Dünyada hava kirliliği
Dünya Sağlık Örgütüne (DSÖ) göre, metreküp başına 25 mikrogram partikül madde, hava kirliliğinde en üst sınır kabul edilirken, buna PM2.5 sınırı deniyor. 100'ün üzerinde kaydedilen oranlar sağlığa zararlı, 250'nin üzerindeki ölçümün ise alarm seviyesi olduğu belirtiliyor.
Dünya nüfusunun yüzde 91'i hava kalitesinin DSÖ’nün belirlediği sınırların üzerindeki yerlerde yaşıyor.

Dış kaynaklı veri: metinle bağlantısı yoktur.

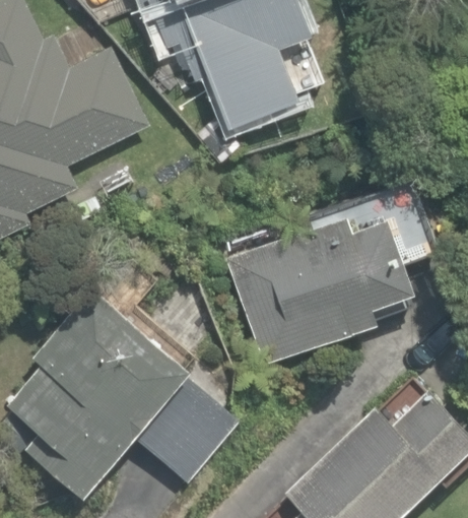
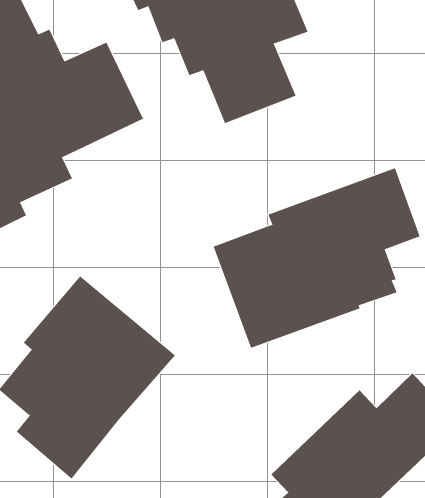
building: [129,371,240,484] -> none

DSÖ, her yıl dünya genelinde dış ortam hava kirliliği nedeniyle 7 milyon ölüm yaşandığını söylüyor. 3,8 milyon ölüm, evlerde kullanılan ve kirli yakıtlarla çalışan ocaklara maruz kalmasından kaynaklanıyor.
Dünyadaki 15 yaşın altındaki çocukların ise yüzde 93'ü kirli hava soluyor ve hava kirliliğine sebep olan kirleticilerin, bir annenin plasentasını geçerek rahimdeki fetüslere kadar ulaşabileceğini ortaya koyan araştırmalar bulunuyor.
Günümüzde dünya nüfusunun yarısının sağlıkla ilgili tehditleri değerlendirmek üzere gerekli olan verilere erişimi bulunmuyor. Bunun yanı sıra, hava kalitesinin yasalar uyarınca belirlenmiş seviyelerin altında tutulmasına dair mevzuata sahip ülkeler dahi sürekli olarak bu sınırları ihlal ediyor. (TP)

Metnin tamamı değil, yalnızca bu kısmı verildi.